Alzheimer’s disease increasingly clarified
There is growing awareness and recognition of Alzheimer’s as a disease, rather than a part of normal aging. So thinks Professor Kaj Blennow of the University of Gothenburg, a leading researcher in the field. “Alzheimer’s Day is one way of building further on this," he says.
World Alzheimer's Day falls on September 21 annually. In various ways, attention is focused on the disease in Sweden and abroad, throughout the month. Alzheimer’s is our most common form of dementia, and the number of sufferers is rising.
Typical symptoms of Alzheimer's disease involve impacts on recent memory, language, thinking, concentration, and perception of time. Anxiety and depressive symptoms are also common, which also affect other people in the patient’s vicinity. Dementia is sometimes described as a “family illness.”
Dementia diseases are caused by parts of the brain being affected and impaired. The problems that arise depend on which part of the brain has suffered these effects. In Alzheimer’s, nerve cells in the memory center of the brain deteriorate at an early stage of the disease.
Tests in primary care
In Alzheimer’s, the protein beta-amyloid forms harmful clumps (“amyloid plaques”) in the brain. In addition, another protein, tau, changes and forms small, interlacing threads called tangles inside the nerve cells, which also contributes to the degeneration of these cells. Measuring these changes by means of biomarkers is a strong area of research at the University of Gothenburg.
Kaj Blennow, Professor of Neurochemistry at the Faculty of Medicine, Sahlgrenska Academy, and Chief Physician at Sahlgrenska University Hospital, comments.
“The most exciting thing we’ve worked on is developing methods for measuring phospho-tau, the protein found in tangles in Alzheimer’s. These tests work very well and can show, with great reliability, whether a patient has tangles and thus Alzheimer's. The idea is that they could serve as screening tests earlier on — in primary care, for example.”
By screening he means not extensive testing of asymptomatic groups, but testing of people who seek medical care because they have problems with, for example, their memory and speech ability.

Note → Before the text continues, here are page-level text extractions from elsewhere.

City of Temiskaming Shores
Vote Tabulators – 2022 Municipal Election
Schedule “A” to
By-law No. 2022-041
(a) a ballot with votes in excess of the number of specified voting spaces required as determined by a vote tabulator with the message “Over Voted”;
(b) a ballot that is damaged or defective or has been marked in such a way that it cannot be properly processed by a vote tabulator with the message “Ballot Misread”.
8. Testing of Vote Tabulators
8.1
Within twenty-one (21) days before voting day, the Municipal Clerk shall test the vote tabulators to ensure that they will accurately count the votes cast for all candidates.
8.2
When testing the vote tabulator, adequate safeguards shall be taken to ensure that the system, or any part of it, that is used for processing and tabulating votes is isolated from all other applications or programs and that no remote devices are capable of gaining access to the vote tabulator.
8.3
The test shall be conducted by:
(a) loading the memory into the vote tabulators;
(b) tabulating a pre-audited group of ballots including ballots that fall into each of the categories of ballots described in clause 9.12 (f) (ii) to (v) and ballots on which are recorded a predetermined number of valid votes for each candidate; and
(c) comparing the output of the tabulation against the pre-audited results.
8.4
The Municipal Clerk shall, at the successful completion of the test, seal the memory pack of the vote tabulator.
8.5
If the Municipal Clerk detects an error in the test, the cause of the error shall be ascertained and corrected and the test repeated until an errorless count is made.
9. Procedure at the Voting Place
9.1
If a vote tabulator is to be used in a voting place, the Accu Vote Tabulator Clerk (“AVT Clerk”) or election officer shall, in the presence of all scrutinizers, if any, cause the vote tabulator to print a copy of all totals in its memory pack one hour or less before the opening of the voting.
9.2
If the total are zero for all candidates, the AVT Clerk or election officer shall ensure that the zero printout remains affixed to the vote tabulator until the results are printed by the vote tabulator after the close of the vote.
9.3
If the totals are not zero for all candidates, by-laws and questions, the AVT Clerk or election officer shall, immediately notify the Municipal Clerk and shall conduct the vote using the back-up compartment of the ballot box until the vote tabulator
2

“There, the tests could be used to see which patients can be referred to specialist clinics for more detailed investigation, and hopefully soon for treatment as well,” Blennow says.

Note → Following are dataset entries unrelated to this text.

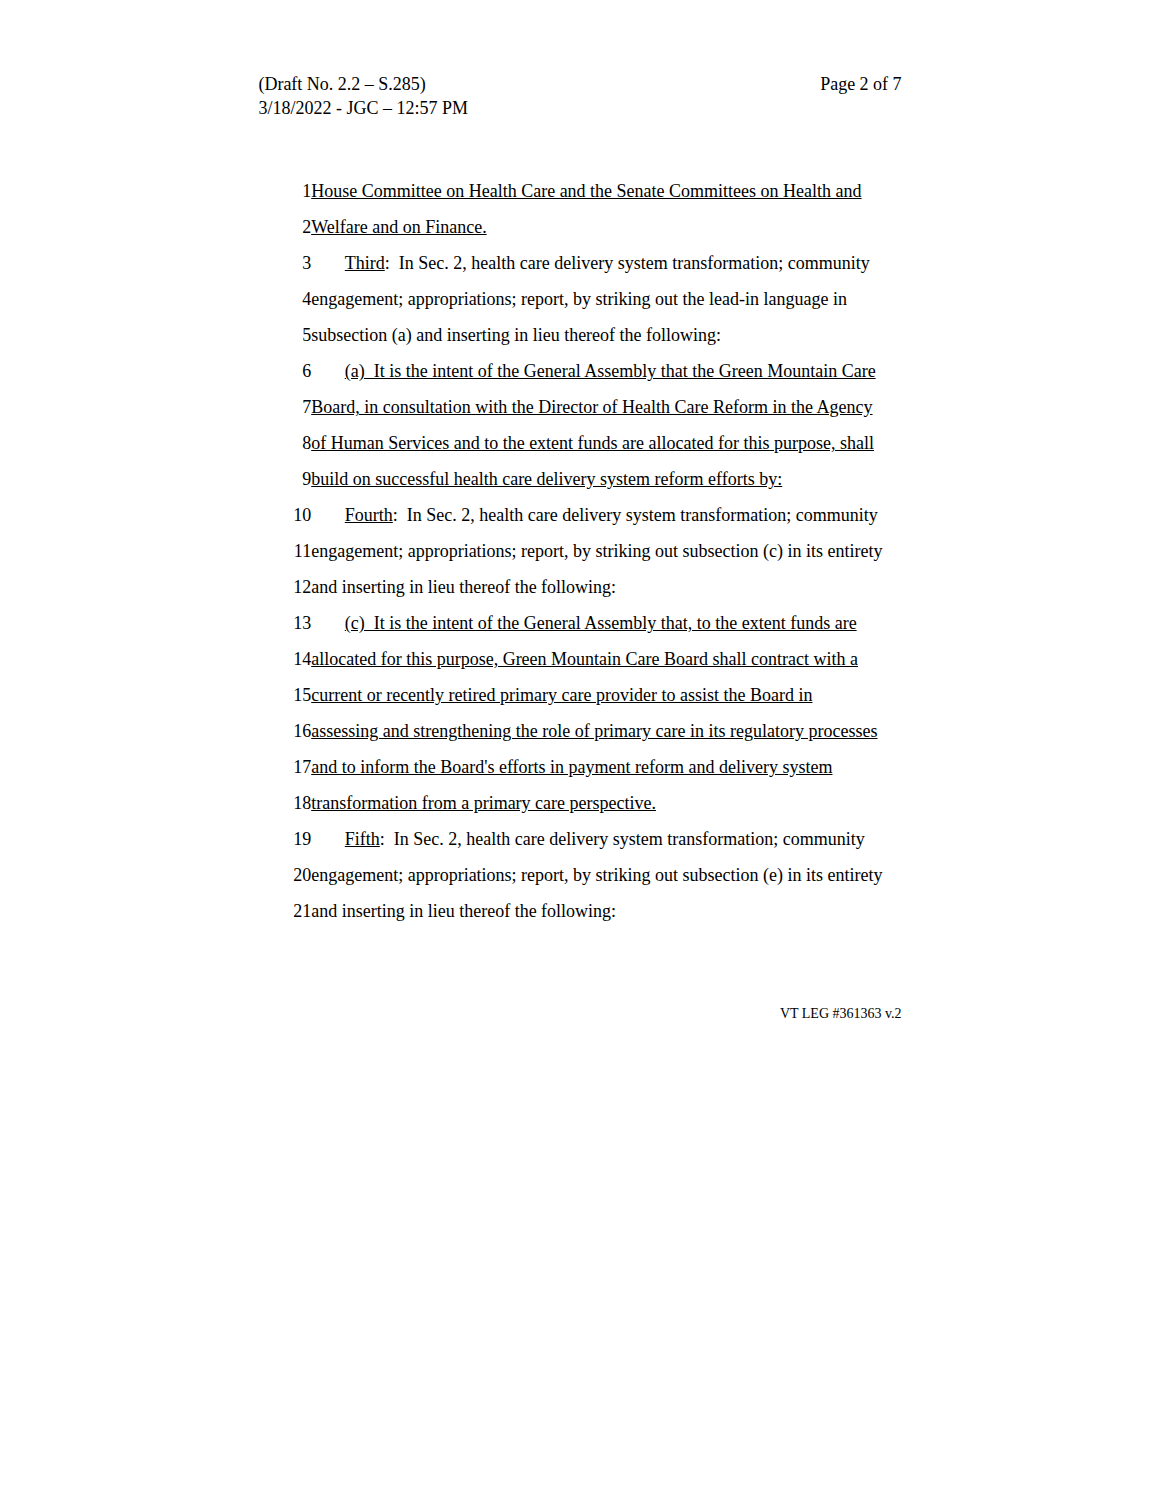(Draft No. 2.2 – S.285)
3/18/2022 - JGC – 12:57 PM
Page 2 of 7
| 1 | House Committee on Health Care and the Senate Committees on Health and |
| 2 | Welfare and on Finance. |
| 3 | Third : In Sec. 2, health care delivery system transformation; community |
| 4 | engagement; appropriations; report, by striking out the lead-in language in |
| 5 | subsection (a) and inserting in lieu thereof the following: |
| 6 | (a) It is the intent of the General Assembly that the Green Mountain Care |
| 7 | Board, in consultation with the Director of Health Care Reform in the Agency |
| 8 | of Human Services and to the extent funds are allocated for this purpose, shall |
| 9 | build on successful health care delivery system reform efforts by: |
| 10 | Fourth : In Sec. 2, health care delivery system transformation; community |
| 11 | engagement; appropriations; report, by striking out subsection (c) in its entirety |
| 12 | and inserting in lieu thereof the following: |
| 13 | (c) It is the intent of the General Assembly that, to the extent funds are |
| 14 | allocated for this purpose, Green Mountain Care Board shall contract with a |
| 15 | current or recently retired primary care provider to assist the Board in |
| 16 | assessing and strengthening the role of primary care in its regulatory processes |
| 17 | and to inform the Board's efforts in payment reform and delivery system |
| 18 | transformation from a primary care perspective. |
| 19 | Fifth : In Sec. 2, health care delivery system transformation; community |
| 20 | engagement; appropriations; report, by striking out subsection (e) in its entirety |
| 21 | and inserting in lieu thereof the following: |
VT LEG #361363 v.2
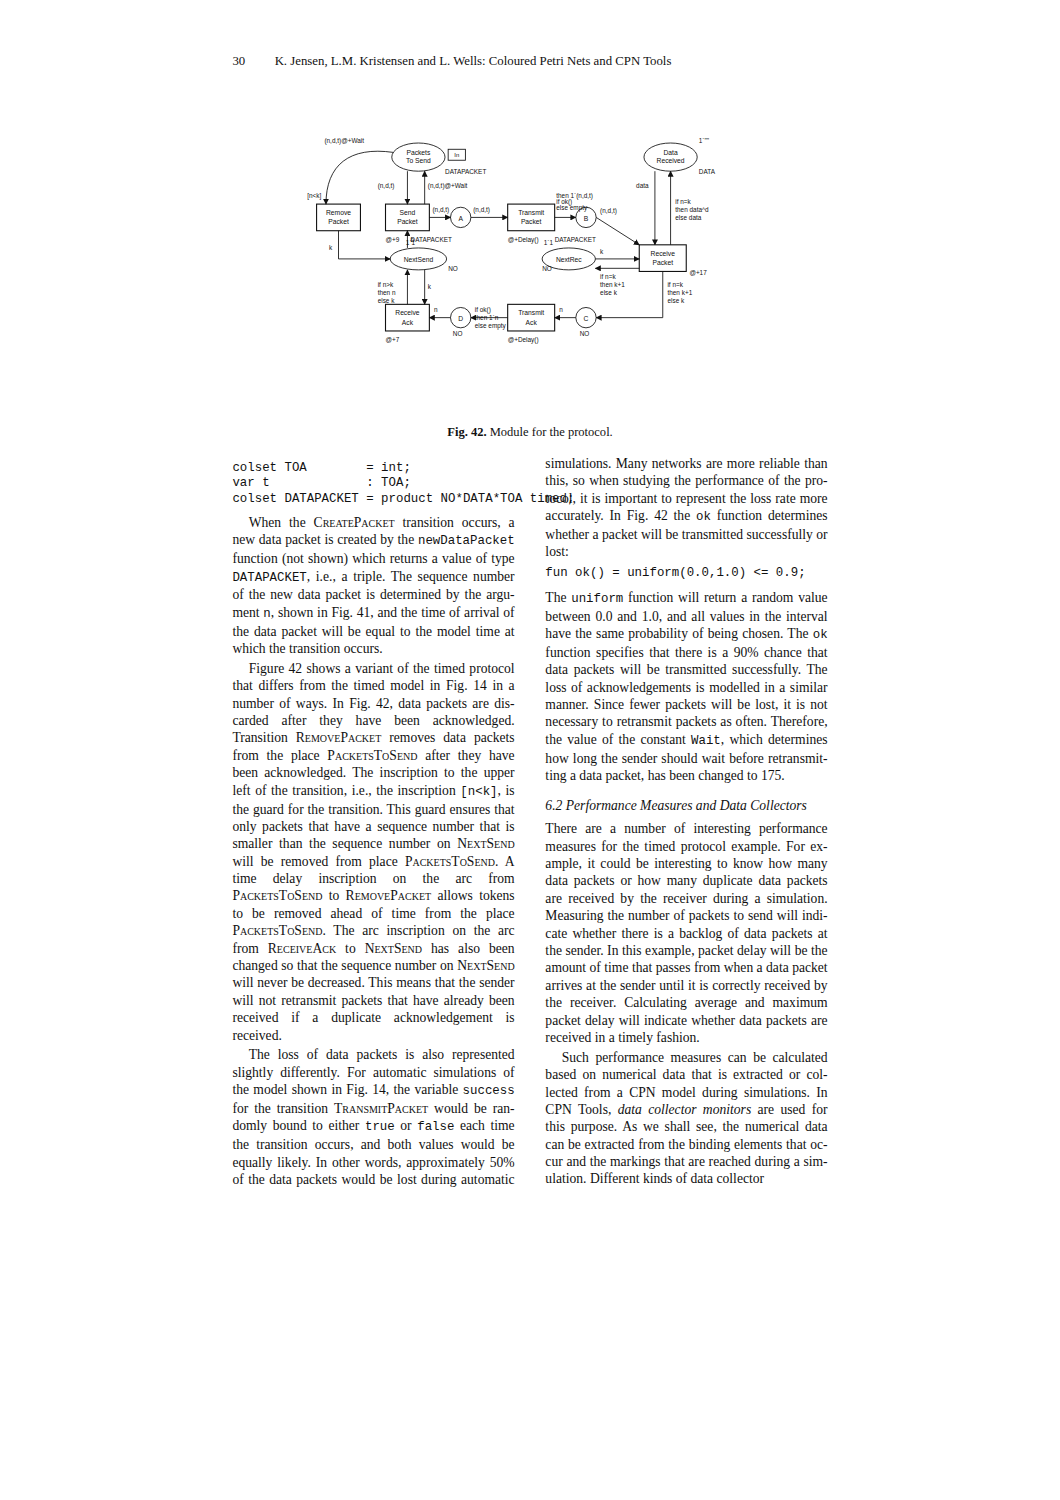30
K. Jensen, L.M. Kristensen and L. Wells: Coloured Petri Nets and CPN Tools
Packets To Send In DATAPACKET Data Received DATA 1`"" Remove Packet [n<k] Send Packet @+9 A DATAPACKET Transmit Packet @+Delay() B DATAPACKET Receive Packet @+17 NextSend NO 1`1 NextRec NO 1`1 Receive Ack @+7 D NO Transmit Ack @+Delay() C NO (n,d,t) (n,d,t)@+Wait (n,d,t)@+Wait k n (n,d,t) (n,d,t) if ok() then 1`(n,d,t) else empty (n,d,t) if n=k then data^d else data data k if n=k then k+1 else k if n=k then k+1 else k n if ok() then 1`n else empty n if n>k then n else k k
Fig. 42. Module for the protocol.
colset TOA        = int;
var t             : TOA;
colset DATAPACKET = product NO*DATA*TOA timed;
When the CreatePacket transition occurs, a new data packet is created by the newDataPacket function (not shown) which returns a value of type DATAPACKET, i.e., a triple. The sequence number of the new data packet is determined by the argument n, shown in Fig. 41, and the time of arrival of the data packet will be equal to the model time at which the transition occurs.
Figure 42 shows a variant of the timed protocol that differs from the timed model in Fig. 14 in a number of ways. In Fig. 42, data packets are discarded after they have been acknowledged. Transition RemovePacket removes data packets from the place PacketsToSend after they have been acknowledged. The inscription to the upper left of the transition, i.e., the inscription [n<k], is the guard for the transition. This guard ensures that only packets that have a sequence number that is smaller than the sequence number on NextSend will be removed from place PacketsToSend. A time delay inscription on the arc from PacketsToSend to RemovePacket allows tokens to be removed ahead of time from the place PacketsToSend. The arc inscription on the arc from ReceiveAck to NextSend has also been changed so that the sequence number on NextSend will never be decreased. This means that the sender will not retransmit packets that have already been received if a duplicate acknowledgement is received.
The loss of data packets is also represented slightly differently. For automatic simulations of the model shown in Fig. 14, the variable success for the transition TransmitPacket would be randomly bound to either true or false each time the transition occurs, and both values would be equally likely. In other words, approximately 50% of the data packets would be lost during automatic simulations. Many networks are more reliable than this, so when studying the performance of the protocol, it is important to represent the loss rate more accurately. In Fig. 42 the ok function determines whether a packet will be transmitted successfully or lost:
fun ok() = uniform(0.0,1.0) <= 0.9;
The uniform function will return a random value between 0.0 and 1.0, and all values in the interval have the same probability of being chosen. The ok function specifies that there is a 90% chance that data packets will be transmitted successfully. The loss of acknowledgements is modelled in a similar manner. Since fewer packets will be lost, it is not necessary to retransmit packets as often. Therefore, the value of the constant Wait, which determines how long the sender should wait before retransmitting a data packet, has been changed to 175.
6.2 Performance Measures and Data Collectors
There are a number of interesting performance measures for the timed protocol example. For example, it could be interesting to know how many data packets or how many duplicate data packets are received by the receiver during a simulation. Measuring the number of packets to send will indicate whether there is a backlog of data packets at the sender. In this example, packet delay will be the amount of time that passes from when a data packet arrives at the sender until it is correctly received by the receiver. Calculating average and maximum packet delay will indicate whether data packets are received in a timely fashion.
Such performance measures can be calculated based on numerical data that is extracted or collected from a CPN model during simulations. In CPN Tools, data collector monitors are used for this purpose. As we shall see, the numerical data can be extracted from the binding elements that occur and the markings that are reached during a simulation. Different kinds of data collector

Development of drugs to treat Alzheimer’s has brought both hopes and disappointments. This applies to the drug aducanumab, a monoclonal antibody, that was rapidly approved by the U.S. Food and Drug Administration (FDA) in summer 2021 and is now being evaluated by the equivalent EU organization, the European Medicines Agency (EMA).
The clinical benefit of aducanumab — that is, whether it alleviates the symptoms — has not yet been established, but it does reduce formation of amyloid plaques, one of the underlying processes of the disease.
“The quantity of plaques decreases significantly, and aducanumab is therefore termed ‘disease-modifying.’ This is a huge step forward, and there are several similar immunotherapies against amyloid that are in the final phase of testing and have already shown similar, very promising effects,” Blennow concludes.